Oui, j’entends déjà les ricanements sarcastiques de mes amis. Macron-Trump c’est pareil ? N’importe quoi. Et tu verras Macron-the-Bubble disparaîtra avant le second tour comme toutes les bulles centristes échouées dans les poubelles de l’histoire de France.
Alors je vais sortir ces choses parfois enfouies sous les polémiques: Facts and Figures, disent les journalistes anglo-saxons. Qui a élu Donald Trump ? Vu d'ici on a dit que Trump avait gagné en mobilisant l'homme blanc américain raciste réactionnaire. «L'homme blanc en colère» comme l'a expliqué Bill Clinton après la défaite de sa femme. En face, dans le camp d'Hillary, il y aurait eu les femmes (bien sûr), les noirs, les hispaniques et les hommes pas en colère...
Les analyses des votes montrent une réalité plus complexe que les méchants contre les bons, my dear Bill. A part «l'homme blanc en colère», certes, d'autres Américains ont voté pour Trump même s'ils n'étaient pas d'accord avec lui, même s'ils étaient choqués par les horreurs qu'il éructait sur les femmes, les étrangers etc. Une majorité d'Américains a ainsi déclaré, dans les sondages, désapprouver les positions de Trump sur les femmes. Une majorité d'Américains (50 % contre 45%) pense toujours que les immigrants illégaux devraient avoir la possibilité d'être régularisés plutôt qu'expulsés, comme l'annonce Trump.
Donald Trump et Hillary Clinton lors du dernier débat de la présidentielle, où Hillary était donnée gagnante... Photo Robyn Beck / AFP
Et surtout un électeur sur cinq - soit 25 millions d’Américains - a dit qu’il n’aimait ni Trump ni Clinton. Ni leurs idées, ni leurs programmes.
Cela vous fait penser à une autre campagne électorale ?
Et qu’a fait cet «électeur sur cinq» ? Et bien il a voté pour Trump, beaucoup plus que pour Clinton (autrement elle aurait été élue), même s’il n’était pas d’accord sur tout. Parce que Trump était nouveau. Ces Américains ont voté, disent-ils, contre le statu quo.
Si on regarde les élections américaines précédentes on voit qu'il y a huit ans Obama avait été élu (battant déjà Hillary Clinton aux primaires), parce qu'il était nouveau dans le paysage politique. Pas seulement parce qu'il était noir, mais parce qu'il avait un message d'espoir : «Yes we can.» En 2008 une majorité de blancs avait voté pour lui, et les jeunes, les minorités, les femmes. Une majorité que Hillary Clinton n'a pas récupérée, en 2016 elle a perdu des votes blancs, elle n'a pas cartonné comme Obama chez les jeunes et les noirs, et les femmes ne se sont pas mobilisées pour elle contrairement à ce qu'on attendait . Si on veut savoir pourquoi, je vais citer l'actrice Susan Sarandon qui a été très claire: «Je ne vote pas avec mon vagin.»
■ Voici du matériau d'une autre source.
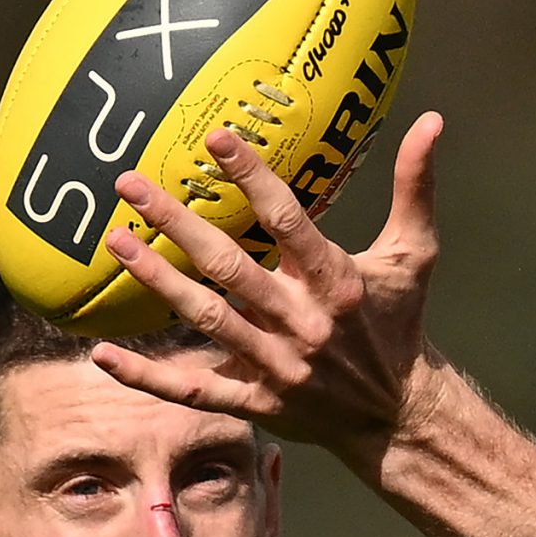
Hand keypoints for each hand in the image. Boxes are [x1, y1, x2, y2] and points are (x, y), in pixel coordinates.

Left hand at [92, 115, 450, 469]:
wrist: (399, 414)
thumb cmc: (400, 324)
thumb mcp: (416, 255)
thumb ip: (416, 189)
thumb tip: (432, 121)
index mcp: (337, 282)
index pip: (289, 222)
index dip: (252, 178)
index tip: (215, 138)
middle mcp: (303, 323)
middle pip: (231, 268)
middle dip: (179, 223)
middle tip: (132, 183)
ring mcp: (277, 366)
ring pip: (207, 320)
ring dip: (158, 281)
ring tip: (118, 241)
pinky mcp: (258, 401)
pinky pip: (194, 391)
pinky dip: (148, 377)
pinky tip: (103, 354)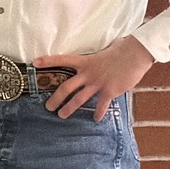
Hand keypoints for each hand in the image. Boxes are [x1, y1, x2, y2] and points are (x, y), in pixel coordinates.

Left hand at [36, 36, 154, 120]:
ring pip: (79, 99)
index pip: (62, 60)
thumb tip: (94, 57)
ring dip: (69, 108)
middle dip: (55, 98)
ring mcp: (98, 83)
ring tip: (62, 116)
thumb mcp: (102, 51)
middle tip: (47, 107)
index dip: (47, 61)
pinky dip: (98, 113)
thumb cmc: (121, 49)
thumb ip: (94, 58)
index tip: (34, 63)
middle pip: (66, 87)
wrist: (135, 54)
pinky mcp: (110, 91)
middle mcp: (88, 73)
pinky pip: (101, 105)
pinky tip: (96, 119)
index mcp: (85, 61)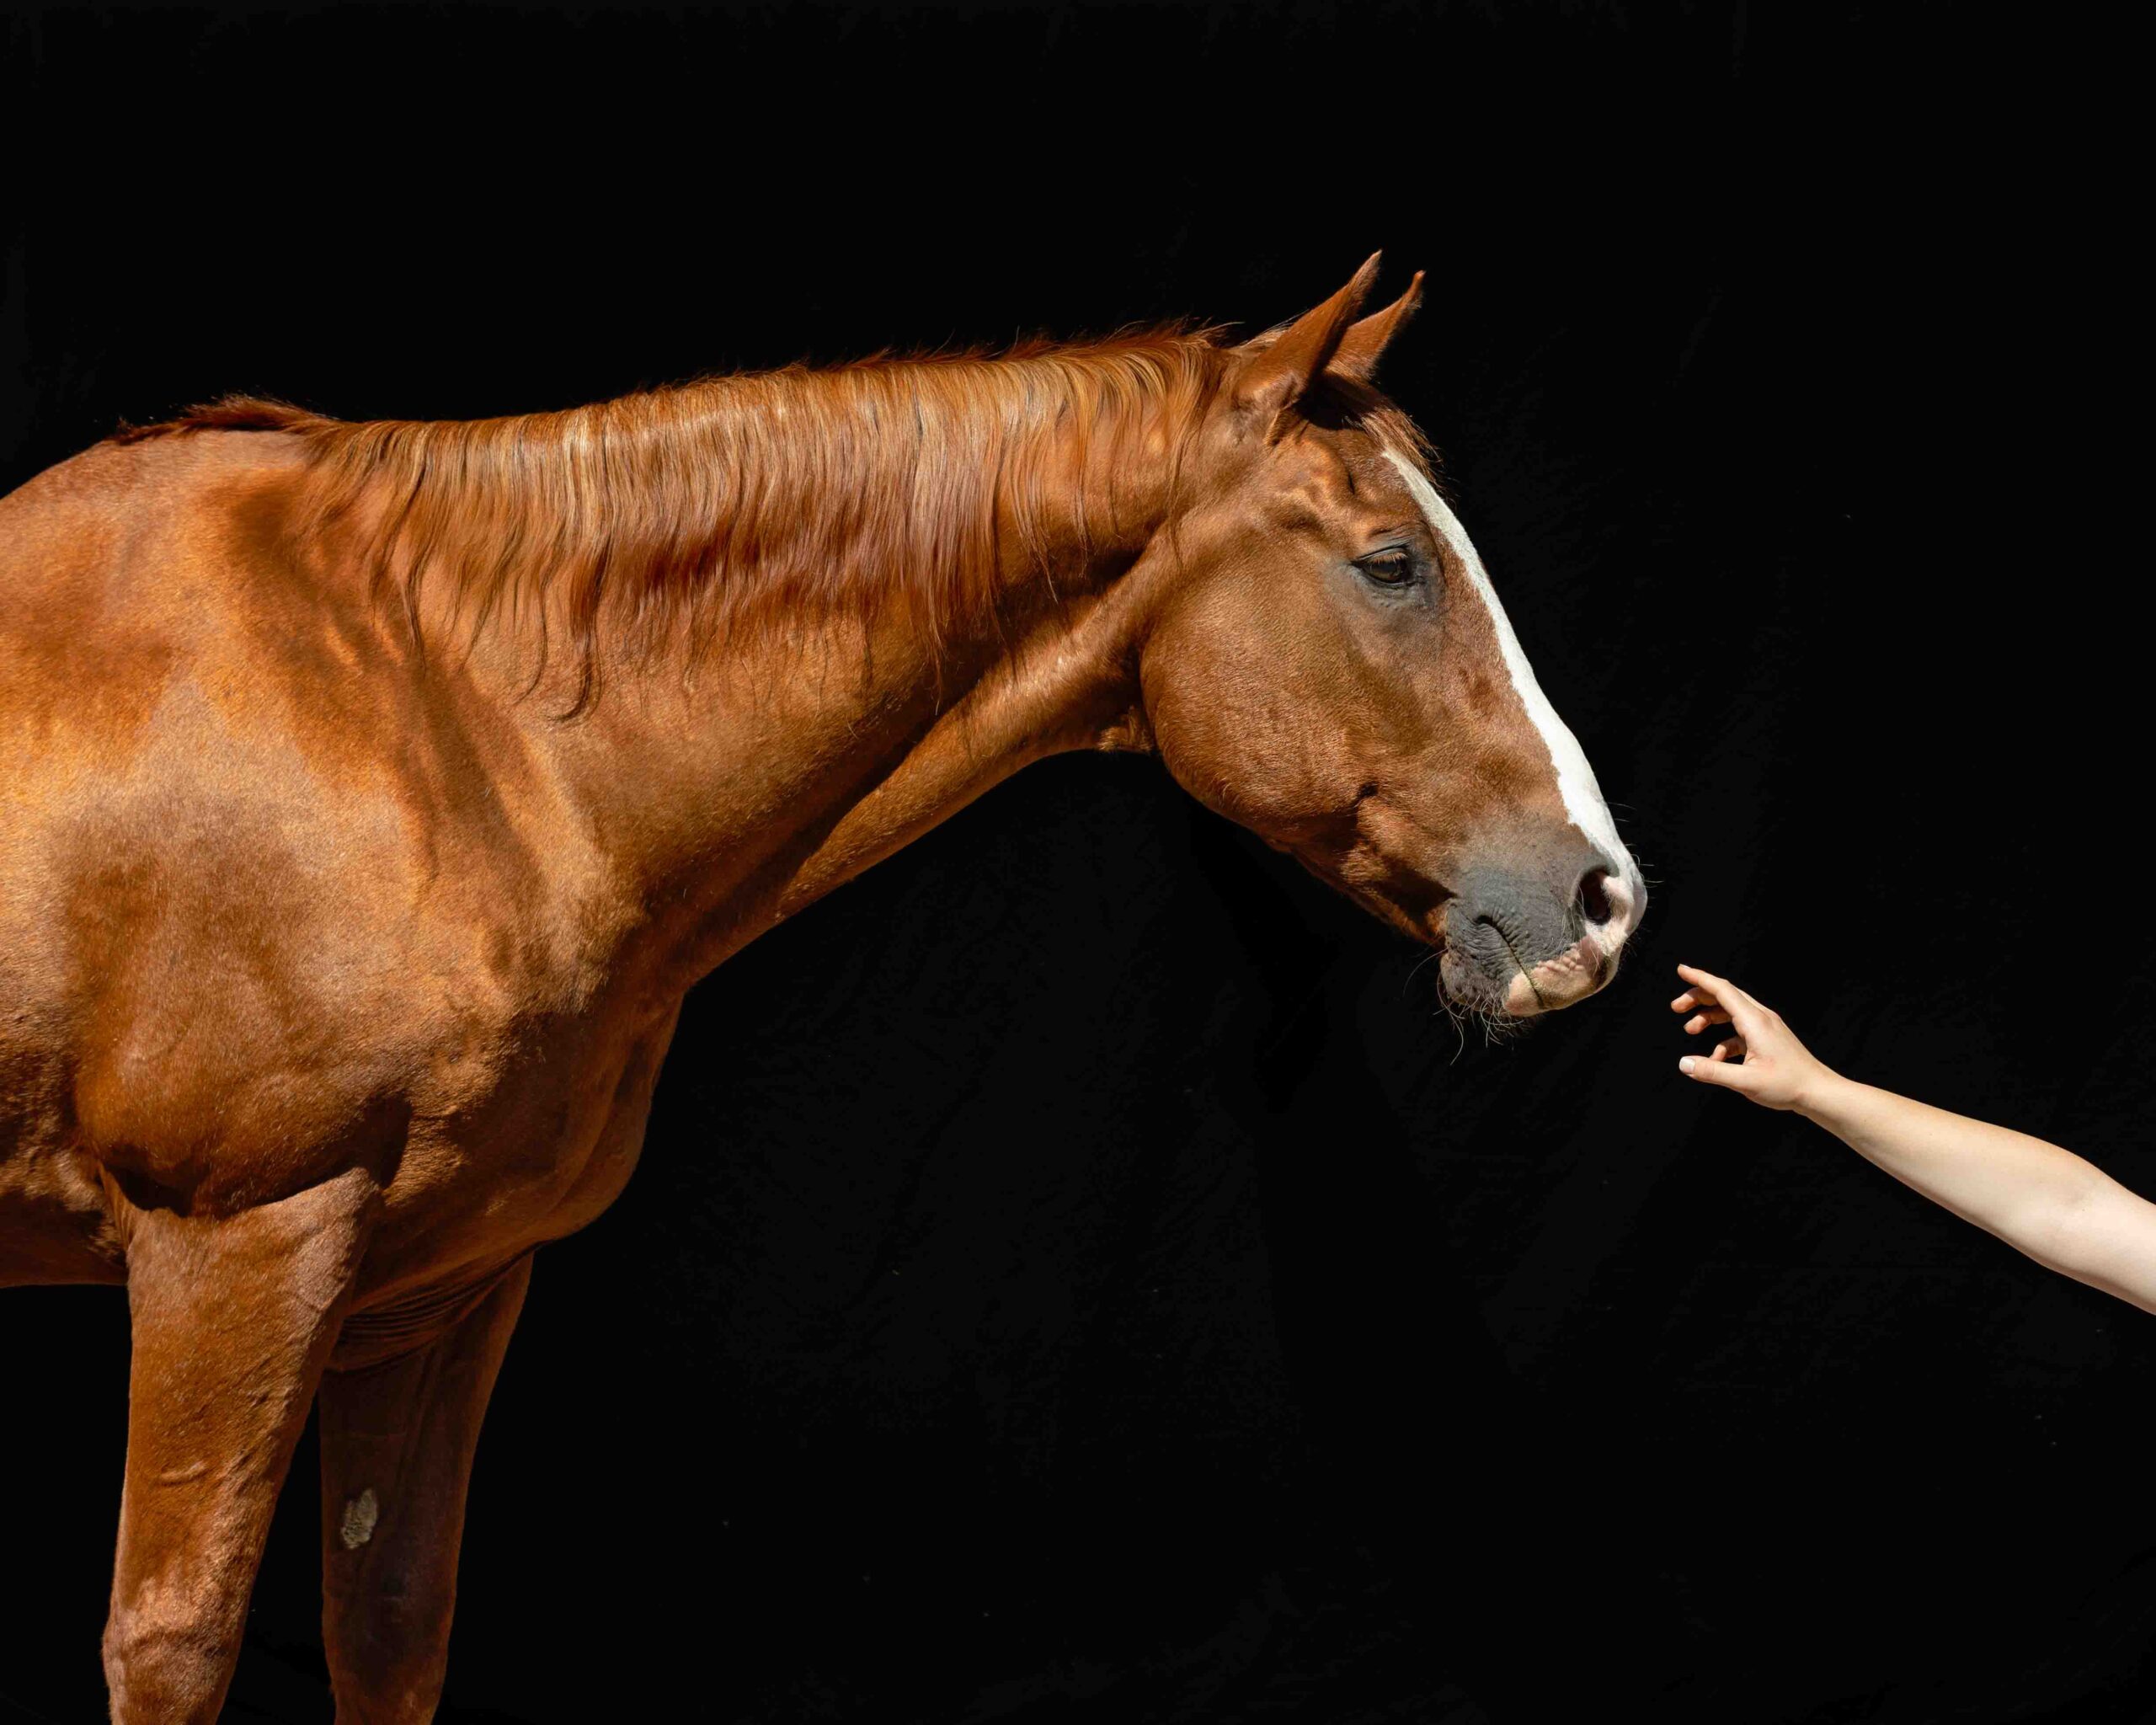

Et le rapport avec Emmanuel Macron ?
Les analystes disent que la bulle est une bulle : pas de programme, pas de parti, et en France aucun centriste ou candidat indépendant n’a jamais gagné une présidentielle. Bref zéro chance. Même s’il est le chouchou des Français (bof, les sondages ...) . Même si les Français, dans un grand nettoyage d’automne, ont jeté les têtes du passé. Sarkozy, Juppé, Hollande hors jeu. Marine Le Pen en baisse, François Fillon qui dérape, la gauche en miettes. A part Mélenchon vedette branchée numérique (virtuelle ?), les anciens sentent le sapin.
On peut donc imaginer un phénomène à l’américaine, où les électeurs n’aiment pas les candidats ou leur programme ou se foutent du programme mais vont voter ... contre le statu quo. Pour une nouvelle tête. Le jeune Emmanuel Macron. Et nous, on a la chance que notre «new face» à nous n’ait pas une tête de balai-brosse oxygéné dégoulinant de haine. Good news.